### Exercise goal:
Output the data below exactly as it is, dropping the pictures from your copy.

### Record extracts:
[Start of Attachment]
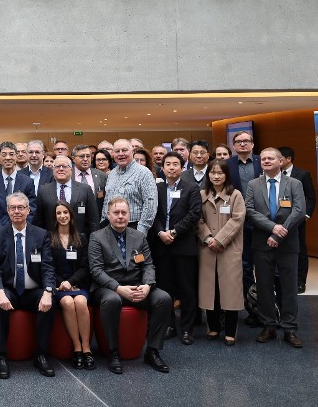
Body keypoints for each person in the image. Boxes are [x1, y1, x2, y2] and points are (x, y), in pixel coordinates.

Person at [88, 198, 172, 374]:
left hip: (137, 286)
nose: (120, 217)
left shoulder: (139, 236)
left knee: (163, 299)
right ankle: (113, 352)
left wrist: (147, 286)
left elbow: (148, 265)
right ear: (108, 215)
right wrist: (118, 288)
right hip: (109, 288)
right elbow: (96, 271)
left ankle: (152, 351)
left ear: (129, 215)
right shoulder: (97, 237)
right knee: (111, 301)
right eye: (116, 213)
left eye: (124, 213)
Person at [0, 192, 56, 379]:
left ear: (28, 210)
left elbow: (48, 267)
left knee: (49, 303)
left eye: (20, 208)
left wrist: (49, 291)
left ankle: (41, 355)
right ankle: (1, 356)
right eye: (13, 208)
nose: (17, 211)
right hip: (8, 289)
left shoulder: (41, 235)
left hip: (33, 290)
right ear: (8, 211)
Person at [244, 148, 306, 348]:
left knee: (288, 287)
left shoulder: (294, 183)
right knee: (264, 286)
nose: (266, 161)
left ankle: (290, 328)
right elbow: (250, 210)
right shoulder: (253, 184)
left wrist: (279, 233)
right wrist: (272, 227)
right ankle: (269, 325)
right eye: (263, 159)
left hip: (287, 244)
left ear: (281, 161)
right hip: (262, 243)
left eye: (270, 158)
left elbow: (299, 211)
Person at [149, 151, 202, 345]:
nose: (171, 167)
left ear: (182, 167)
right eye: (168, 164)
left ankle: (187, 328)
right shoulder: (157, 189)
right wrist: (161, 232)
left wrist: (174, 232)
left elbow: (194, 214)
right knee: (165, 289)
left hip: (183, 245)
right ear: (162, 168)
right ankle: (169, 325)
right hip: (161, 246)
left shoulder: (192, 188)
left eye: (175, 164)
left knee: (187, 288)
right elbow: (152, 214)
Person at [197, 159, 245, 346]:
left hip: (229, 249)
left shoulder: (235, 195)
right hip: (207, 249)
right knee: (211, 290)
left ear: (227, 175)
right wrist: (208, 238)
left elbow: (237, 220)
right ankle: (213, 327)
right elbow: (197, 220)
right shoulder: (202, 194)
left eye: (220, 173)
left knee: (230, 291)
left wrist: (220, 240)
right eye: (212, 173)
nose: (216, 176)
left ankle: (231, 331)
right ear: (208, 175)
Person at [49, 201, 93, 369]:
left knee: (80, 302)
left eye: (65, 213)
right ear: (54, 217)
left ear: (71, 215)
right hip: (58, 285)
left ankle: (87, 349)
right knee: (68, 302)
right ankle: (77, 348)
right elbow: (48, 266)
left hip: (78, 283)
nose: (62, 216)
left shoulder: (81, 237)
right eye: (59, 213)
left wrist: (71, 282)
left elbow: (85, 266)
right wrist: (62, 283)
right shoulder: (48, 237)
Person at [226, 130, 262, 323]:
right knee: (245, 267)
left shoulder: (262, 161)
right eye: (238, 142)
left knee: (264, 267)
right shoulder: (227, 165)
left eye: (246, 141)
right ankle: (252, 310)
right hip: (238, 221)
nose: (242, 144)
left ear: (252, 144)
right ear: (234, 145)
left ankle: (269, 309)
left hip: (262, 221)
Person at [279, 146, 317, 293]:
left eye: (279, 158)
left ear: (288, 159)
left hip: (297, 219)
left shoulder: (302, 174)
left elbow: (311, 197)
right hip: (278, 218)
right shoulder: (272, 174)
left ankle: (300, 281)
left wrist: (306, 215)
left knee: (300, 249)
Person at [34, 155, 99, 239]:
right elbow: (38, 220)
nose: (61, 169)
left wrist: (93, 243)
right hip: (51, 241)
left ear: (71, 170)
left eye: (64, 166)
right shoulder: (43, 190)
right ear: (53, 170)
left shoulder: (85, 189)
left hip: (79, 241)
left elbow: (93, 219)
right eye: (57, 166)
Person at [103, 139, 158, 234]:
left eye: (124, 150)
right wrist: (103, 222)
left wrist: (141, 230)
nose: (121, 154)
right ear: (113, 154)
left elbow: (150, 203)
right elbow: (107, 201)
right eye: (117, 151)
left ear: (132, 152)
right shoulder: (111, 174)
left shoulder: (144, 173)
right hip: (111, 228)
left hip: (134, 228)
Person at [0, 141, 37, 231]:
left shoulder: (27, 181)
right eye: (4, 155)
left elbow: (31, 210)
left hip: (22, 230)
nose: (8, 158)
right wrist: (0, 231)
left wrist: (21, 228)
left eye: (11, 154)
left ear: (16, 157)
[End of Attachment]
### Your response:
Body keypoints for each person in the image. Boxes are [x1, y1, x2, y2] and points are (x, y), in pixel coordinates.

Person at [88, 198, 172, 374]:
left hip: (137, 286)
nose: (120, 217)
left shoulder: (139, 236)
left knee: (163, 299)
right ankle: (113, 352)
left wrist: (147, 286)
left elbow: (148, 265)
right ear: (108, 215)
right wrist: (118, 288)
right hip: (109, 288)
right elbow: (96, 271)
left ankle: (152, 351)
left ear: (129, 215)
right shoulder: (97, 237)
right knee: (111, 301)
right eye: (116, 213)
left eye: (124, 213)
Person at [0, 192, 56, 379]:
left ear: (28, 210)
left elbow: (48, 267)
left knee: (49, 303)
left eye: (20, 208)
left wrist: (49, 291)
left ankle: (41, 355)
right ankle: (1, 356)
right eye: (13, 208)
nose: (17, 211)
right hip: (8, 289)
left shoulder: (41, 235)
left hip: (33, 290)
right ear: (8, 211)
Person at [244, 148, 306, 348]:
left knee: (288, 287)
left shoulder: (294, 183)
right knee: (264, 286)
nose: (266, 161)
left ankle: (290, 328)
right elbow: (250, 210)
right shoulder: (253, 184)
left wrist: (279, 233)
right wrist: (272, 227)
right ankle: (269, 325)
right eye: (263, 159)
left hip: (287, 244)
left ear: (281, 161)
right hip: (262, 243)
left eye: (270, 158)
left elbow: (299, 211)
Person at [149, 151, 202, 345]:
nose: (171, 167)
left ear: (182, 167)
right eye: (168, 164)
left ankle: (187, 328)
right shoulder: (157, 189)
right wrist: (161, 232)
left wrist: (174, 232)
left elbow: (194, 214)
right knee: (165, 289)
left hip: (183, 245)
right ear: (162, 168)
right ankle: (169, 325)
right hip: (161, 246)
left shoulder: (192, 188)
left eye: (175, 164)
left knee: (187, 288)
right elbow: (152, 214)
Person at [197, 159, 245, 346]:
left hip: (229, 249)
left shoulder: (235, 195)
right hip: (207, 249)
right knee: (211, 290)
left ear: (227, 175)
right wrist: (208, 238)
left elbow: (237, 220)
right ankle: (213, 327)
right elbow: (197, 220)
right shoulder: (202, 194)
left eye: (220, 173)
left knee: (230, 291)
left wrist: (220, 240)
right eye: (212, 173)
nose: (216, 176)
left ankle: (231, 331)
right ear: (208, 175)
Person at [49, 201, 93, 369]:
left knee: (80, 302)
left eye: (65, 213)
right ear: (54, 217)
left ear: (71, 215)
right hip: (58, 285)
left ankle: (87, 349)
right knee: (68, 302)
right ankle: (77, 348)
right elbow: (48, 266)
left hip: (78, 283)
nose: (62, 216)
left shoulder: (81, 237)
right eye: (59, 213)
left wrist: (71, 282)
left elbow: (85, 266)
right wrist: (62, 283)
right shoulder: (48, 237)
Person at [226, 130, 262, 323]:
right knee: (245, 267)
left shoulder: (262, 161)
right eye: (238, 142)
left knee: (264, 267)
right shoulder: (227, 165)
left eye: (246, 141)
right ankle: (252, 310)
right hip: (238, 221)
nose: (242, 144)
left ear: (252, 144)
right ear: (234, 145)
left ankle: (269, 309)
left hip: (262, 221)
Person at [279, 146, 317, 293]:
left eye: (279, 158)
left ear: (288, 159)
left hip: (297, 219)
left shoulder: (302, 174)
left elbow: (311, 197)
right hip: (278, 218)
right shoulder: (272, 174)
left ankle: (300, 281)
left wrist: (306, 215)
left knee: (300, 249)
Person at [34, 155, 99, 239]:
right elbow: (38, 220)
nose: (61, 169)
left wrist: (93, 243)
right hip: (51, 241)
left ear: (71, 170)
left eye: (64, 166)
right shoulder: (43, 190)
right ear: (53, 170)
left shoulder: (85, 189)
left hip: (79, 241)
left elbow: (93, 219)
right eye: (57, 166)
Person at [103, 139, 158, 234]:
left eye: (124, 150)
right wrist: (103, 222)
left wrist: (141, 230)
nose: (121, 154)
right ear: (113, 154)
left elbow: (150, 203)
right elbow: (107, 201)
right eye: (117, 151)
left ear: (132, 152)
right shoulder: (111, 174)
left shoulder: (144, 173)
right hip: (111, 228)
left hip: (134, 228)
Person at [0, 141, 37, 231]:
left shoulder: (27, 181)
right eye: (4, 155)
left elbow: (31, 210)
left hip: (22, 230)
nose: (8, 158)
right wrist: (0, 231)
left wrist: (21, 228)
left eye: (11, 154)
left ear: (16, 157)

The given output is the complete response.